Guilty, Yet Set Free
It’s Really About the Sacrifice
The text for this year’s Palm Sunday is Mark 14:1-15:47. As it is Palm Sunday this is a very long passage. As a kid growing up Catholic, I always used to groan when I realized this was the really loooong reading day. Now I soak up the deeper meaning of this, and every passage.
So, what is the meaning? As with even very short Gospel texts you can focus on multiple lessons. In a text this long we could (many have) write books on even just one of the lessons offered. The lesson I will focus on is the sacrificial nature of Jesus’s ministry and what this means for us.
The core of Mark’s Gospel is the portrayal of Jesus as the Suffering Servant. The other main focus is the near complete misunderstanding that makes up the Disciples mindset. They just don’t get who this Jesus is and what He is up to. Fortunately, we have 2000+ years perspective to help guide us. The heart of the Passion story that makes up every Palm Sunday text is the suffering and humiliation that Jesus endures for us.
We need not focus on the deep why of this, that is in the mind of God. The meaning for us, however, is clear: the life, death and resurrection of Jesus places within us the faith that puts us right with God. It is necessary to spend a great deal of time on this suffering because there can be no resurrection without the crucifixion. It is also important to remember that Jesus is our template for what it is to be a fully human being. This sacrificial love is a huge part of that.

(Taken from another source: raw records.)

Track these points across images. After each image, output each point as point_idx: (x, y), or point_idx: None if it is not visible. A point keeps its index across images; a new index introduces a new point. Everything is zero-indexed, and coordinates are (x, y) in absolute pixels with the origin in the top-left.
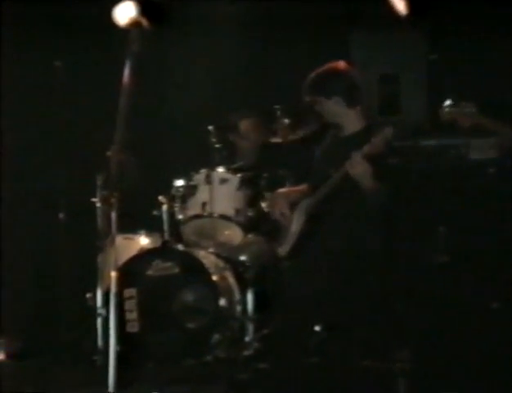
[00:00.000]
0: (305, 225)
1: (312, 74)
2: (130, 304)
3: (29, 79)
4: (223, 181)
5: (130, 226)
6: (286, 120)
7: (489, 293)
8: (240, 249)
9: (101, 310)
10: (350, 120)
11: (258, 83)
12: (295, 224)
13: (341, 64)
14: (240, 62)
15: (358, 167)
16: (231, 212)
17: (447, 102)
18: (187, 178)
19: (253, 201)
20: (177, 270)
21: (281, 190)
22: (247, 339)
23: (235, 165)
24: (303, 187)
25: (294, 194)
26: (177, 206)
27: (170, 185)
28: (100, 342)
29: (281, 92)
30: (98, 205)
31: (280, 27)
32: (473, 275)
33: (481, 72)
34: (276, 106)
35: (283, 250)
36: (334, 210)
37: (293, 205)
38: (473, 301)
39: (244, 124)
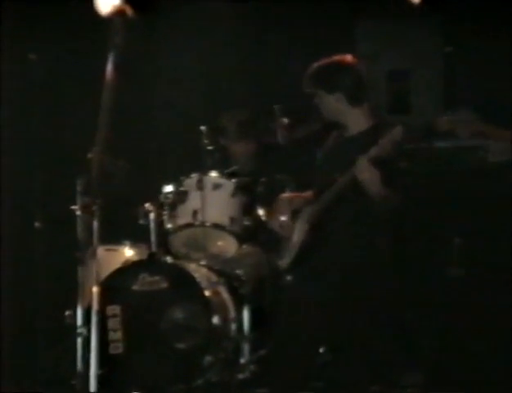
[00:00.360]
0: (308, 235)
1: (315, 65)
2: (113, 323)
3: (1, 73)
4: (216, 186)
5: (113, 236)
6: (285, 120)
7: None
8: (235, 261)
9: (81, 329)
10: (354, 119)
11: (256, 80)
12: (297, 234)
13: (348, 57)
14: (236, 56)
15: (365, 172)
16: (225, 221)
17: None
18: (177, 183)
19: (249, 209)
20: (165, 285)
21: (284, 195)
22: (242, 361)
23: (229, 170)
24: (307, 193)
25: (297, 200)
26: (165, 214)
27: (158, 191)
28: (79, 365)
29: (281, 90)
30: (78, 212)
31: (280, 18)
32: (492, 290)
33: (501, 66)
34: (275, 105)
35: (283, 262)
36: (340, 219)
37: (295, 213)
38: (493, 320)
39: (239, 125)
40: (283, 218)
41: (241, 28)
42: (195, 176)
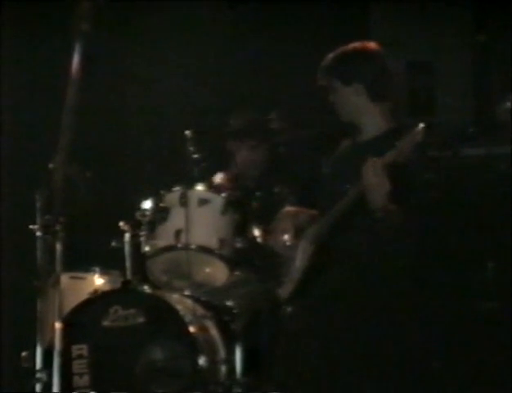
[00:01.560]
0: (313, 258)
1: (332, 54)
2: (80, 366)
3: None
4: (203, 202)
5: (80, 261)
6: (285, 124)
7: None
8: (226, 291)
9: (40, 374)
10: (372, 119)
11: (251, 77)
12: (300, 257)
13: (370, 44)
14: (230, 48)
15: (374, 177)
16: (213, 243)
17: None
18: (156, 198)
19: (242, 229)
20: (142, 319)
21: (288, 209)
22: None
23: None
24: (313, 211)
25: (304, 216)
26: (142, 235)
27: (134, 207)
28: None
29: (281, 86)
30: (38, 233)
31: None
32: None
33: None
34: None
35: (284, 291)
36: (350, 240)
37: (299, 231)
38: None
39: (251, 126)
40: (286, 236)
41: (239, 13)
42: (177, 190)
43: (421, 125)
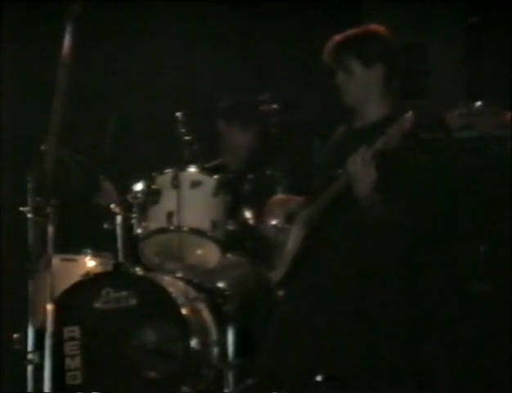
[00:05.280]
0: (304, 242)
1: (350, 32)
2: (71, 348)
3: None
4: (195, 184)
5: (72, 243)
6: (275, 106)
7: None
8: (218, 273)
9: (31, 355)
10: (376, 105)
11: (243, 62)
12: (292, 241)
13: (380, 28)
14: (221, 30)
15: (360, 167)
16: (205, 225)
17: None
18: (148, 180)
19: (234, 211)
20: (134, 302)
21: (277, 197)
22: (226, 391)
23: (210, 164)
24: (302, 198)
25: (293, 203)
26: (134, 218)
27: (126, 190)
28: None
29: (273, 69)
30: (29, 215)
31: None
32: None
33: None
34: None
35: (275, 275)
36: (342, 223)
37: (289, 217)
38: None
39: (243, 109)
40: (274, 221)
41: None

What This Means for us (or, Who are We in This Story)?
If the core of this passage is about sacrifice by Jesus, the Suffering Servant, what does this mean for us? A better way to understand the answer to this question is to ask the question, who are we in the story? We might find ourselves as any one of a number of characters in this play. We might be different characters at different times in our life. Today, I would suggest it is beneficial to identify with an often overlooked character, Barabbas. Barabbas was a convicted criminal, of whom there was no doubt as to his guilt. He was quite possibly a bandit, which in this context may have meant a revolutionary opposed to Roman authority. If this is the case, he might be an admirable person. It is also possible that he was a common thief or highway robber, in which case he is less admirable. In any event, Barabbas was guilty of the crimes he was charged with. This is unlike Jesus who committed no acts of violence and was only peaceably preaching His message.
We all remember how the story goes. It was the custom to release a prisoner during the festival of the Passover. Pilate offers the crowd a choice, Jesus or Barabbas. Of course, the crowd chooses to condemn Jesus, and so it goes. However, if we conceive of ourselves as Barabbas then the magnitude of what Jesus has done for us becomes readily apparent.
Is it not clear that at many levels we are Barabbas? We are sinners, we are venal, and we are most assuredly guilty. Yet, like Barabbas, Jesus has set us free. He has done so without condition. Jesus’s sacrifice has removed the verdict of guilt that previously hung over us. We are now free to go forward with our lives.
The Scriptures do not say what Barabbas did with his freedom. For all we know he may have ended back in the gallows. One hopes he did something positive with the freedom Jesus provided for him. The important question for us is, what shall we do with our freedom? How will we respond to the gift of our bonds having been broken? Like Barabbas, we have had the chains of death broken, we believe, once for all. If we truly believe this, if we truly trust that God’s Good and Gracious Word is true, and that the resurrection is real, then we also trust that Jesus Christ is Lord. If this be our faith, then the only response is to live as Jesus taught us, as best we humanly can.
We are now free to get up every day, freed by the knowledge that our salvation is assured through our faith that Jesus conquered death. We can then boldly go out, with heaven in our back pocket and find new and interesting ways to kick Satan’s ass! We need only look to Jesus, the Suffering Servant to see what this looks like.
So, this Palm Sunday, commit to getting in touch with your inner Barabbas, and remember that we have been set free, through nothing that we have done, but as a free gift from God via His Son. Then freely and joyously live like a condemned person newly set loose. Remembering that we have been set free to love and serve boldly. Just a reminder that we have been set free to believe and then obey.